▸ **Task statement**: Would you copy exactly the lines in the data below from the one that has "bridgeenjoyer" through the one that has "practical tips for", dropping any pictures?

Collected data:
*** Begin section ***

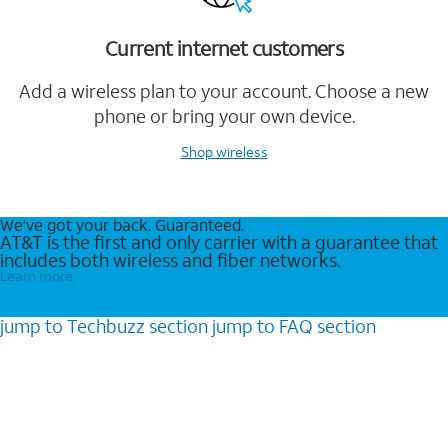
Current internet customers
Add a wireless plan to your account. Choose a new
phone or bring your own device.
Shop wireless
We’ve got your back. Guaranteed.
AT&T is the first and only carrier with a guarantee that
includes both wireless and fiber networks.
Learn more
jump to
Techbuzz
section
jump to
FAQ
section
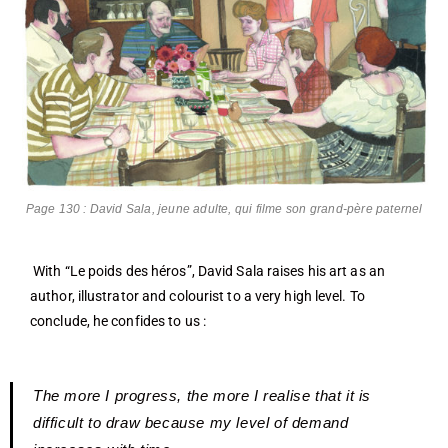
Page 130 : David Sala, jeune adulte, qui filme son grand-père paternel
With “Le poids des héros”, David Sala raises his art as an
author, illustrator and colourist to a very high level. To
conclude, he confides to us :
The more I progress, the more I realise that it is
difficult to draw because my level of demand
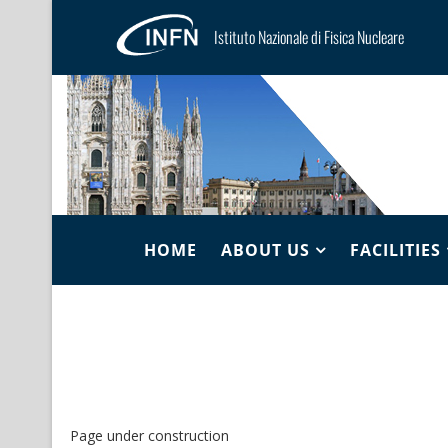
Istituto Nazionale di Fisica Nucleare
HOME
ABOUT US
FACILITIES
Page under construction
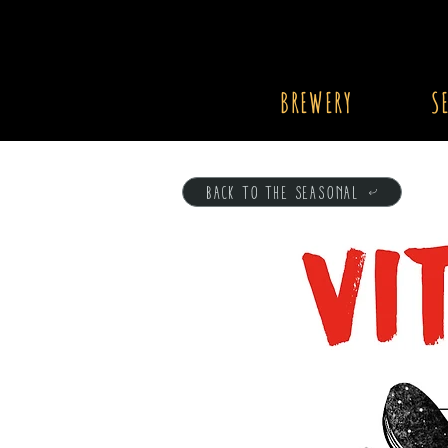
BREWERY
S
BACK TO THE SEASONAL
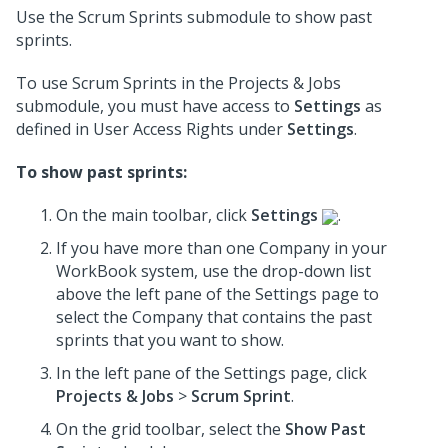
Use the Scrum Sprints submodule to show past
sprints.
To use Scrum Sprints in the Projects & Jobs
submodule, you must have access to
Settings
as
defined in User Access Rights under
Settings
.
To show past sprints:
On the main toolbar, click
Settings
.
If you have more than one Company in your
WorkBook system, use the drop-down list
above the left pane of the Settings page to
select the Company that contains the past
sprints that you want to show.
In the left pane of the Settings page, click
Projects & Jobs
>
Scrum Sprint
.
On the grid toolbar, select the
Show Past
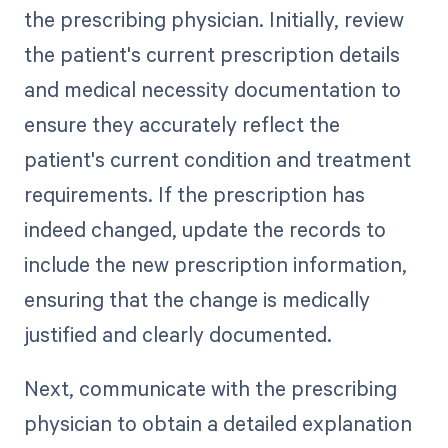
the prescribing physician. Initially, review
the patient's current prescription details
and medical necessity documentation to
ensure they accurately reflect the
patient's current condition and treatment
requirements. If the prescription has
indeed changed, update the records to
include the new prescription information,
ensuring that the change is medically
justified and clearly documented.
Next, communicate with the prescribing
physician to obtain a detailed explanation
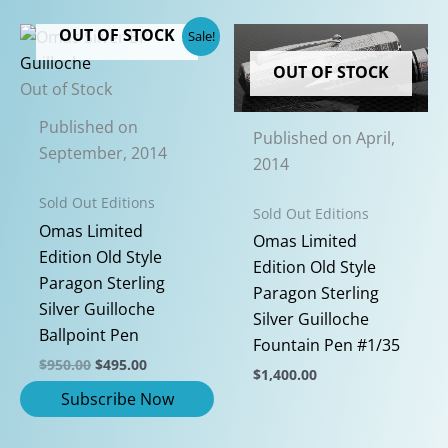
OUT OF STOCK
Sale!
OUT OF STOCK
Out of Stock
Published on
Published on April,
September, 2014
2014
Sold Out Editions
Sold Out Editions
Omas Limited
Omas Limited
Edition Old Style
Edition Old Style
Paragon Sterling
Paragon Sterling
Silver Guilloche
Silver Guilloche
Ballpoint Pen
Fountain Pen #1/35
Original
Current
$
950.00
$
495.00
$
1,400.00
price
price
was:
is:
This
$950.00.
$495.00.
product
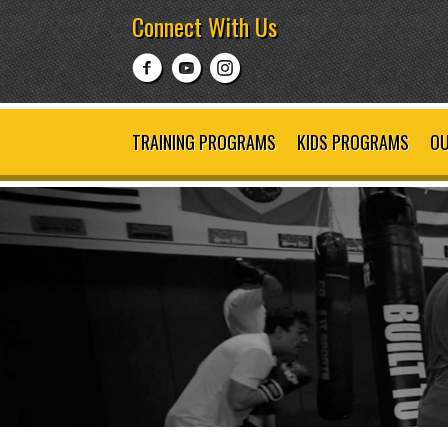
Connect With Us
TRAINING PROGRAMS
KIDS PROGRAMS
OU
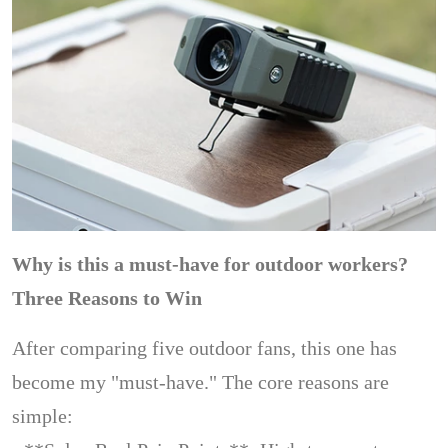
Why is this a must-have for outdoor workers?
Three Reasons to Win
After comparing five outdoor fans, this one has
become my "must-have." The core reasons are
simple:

*** End section ***
*** Begin section ***

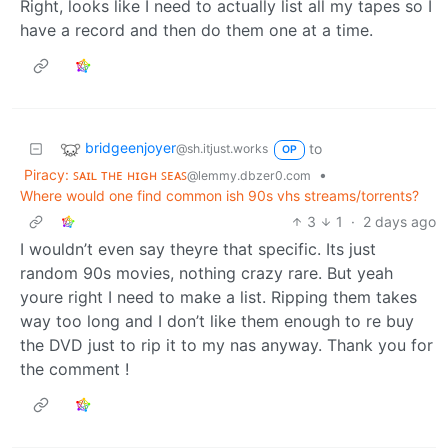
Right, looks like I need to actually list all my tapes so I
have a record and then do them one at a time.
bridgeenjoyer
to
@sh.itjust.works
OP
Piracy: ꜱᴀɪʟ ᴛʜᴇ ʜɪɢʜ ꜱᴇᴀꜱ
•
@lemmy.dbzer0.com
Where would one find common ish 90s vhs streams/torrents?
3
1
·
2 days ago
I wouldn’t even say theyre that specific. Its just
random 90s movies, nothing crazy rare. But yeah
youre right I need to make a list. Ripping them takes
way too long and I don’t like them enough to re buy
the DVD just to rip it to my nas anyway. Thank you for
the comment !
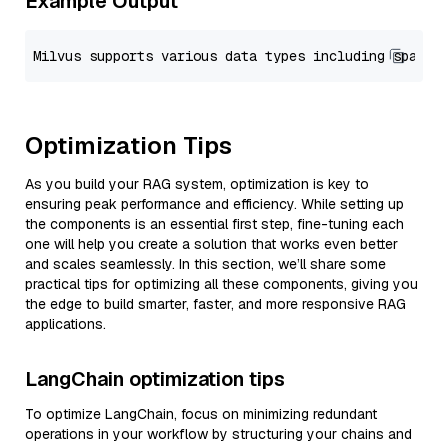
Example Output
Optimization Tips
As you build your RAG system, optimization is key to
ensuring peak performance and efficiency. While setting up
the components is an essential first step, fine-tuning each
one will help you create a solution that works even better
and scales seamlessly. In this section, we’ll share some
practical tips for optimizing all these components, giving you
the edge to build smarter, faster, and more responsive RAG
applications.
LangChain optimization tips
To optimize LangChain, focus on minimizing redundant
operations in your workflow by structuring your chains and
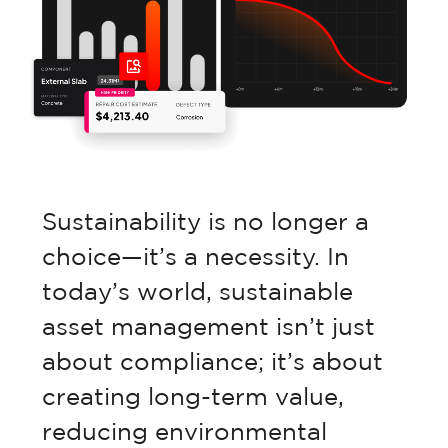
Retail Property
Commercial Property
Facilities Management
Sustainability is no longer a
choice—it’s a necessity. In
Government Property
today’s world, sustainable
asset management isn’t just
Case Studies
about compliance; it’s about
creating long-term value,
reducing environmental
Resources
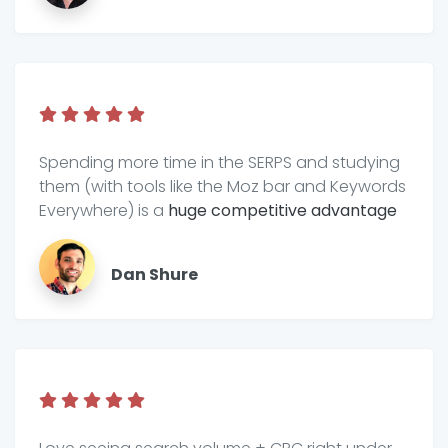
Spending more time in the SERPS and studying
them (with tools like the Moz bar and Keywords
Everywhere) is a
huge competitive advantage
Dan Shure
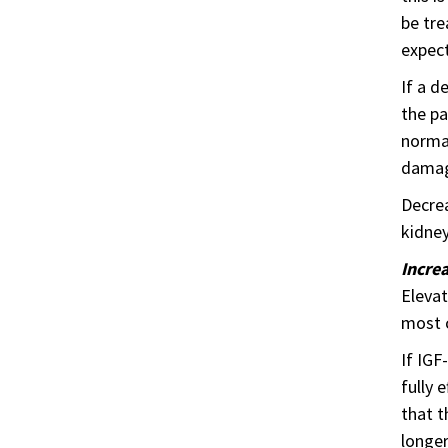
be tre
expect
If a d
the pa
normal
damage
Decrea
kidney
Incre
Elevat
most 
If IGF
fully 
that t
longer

*** End section ***

▸ **Your solution**:
bridgeenjoyer
to
@sh.itjust.works
OP
Piracy: ꜱᴀɪʟ ᴛʜᴇ ʜɪɢʜ ꜱᴇᴀꜱ
•
@lemmy.dbzer0.com
Where would one find common ish 90s vhs streams/torrents?
3
1
·
2 days ago
I wouldn’t even say theyre that specific. Its just
random 90s movies, nothing crazy rare. But yeah
youre right I need to make a list. Ripping them takes
way too long and I don’t like them enough to re buy
the DVD just to rip it to my nas anyway. Thank you for
the comment !
Example Output
Optimization Tips
As you build your RAG system, optimization is key to
ensuring peak performance and efficiency. While setting up
the components is an essential first step, fine-tuning each
one will help you create a solution that works even better
and scales seamlessly. In this section, we’ll share some
practical tips for optimizing all these components, giving you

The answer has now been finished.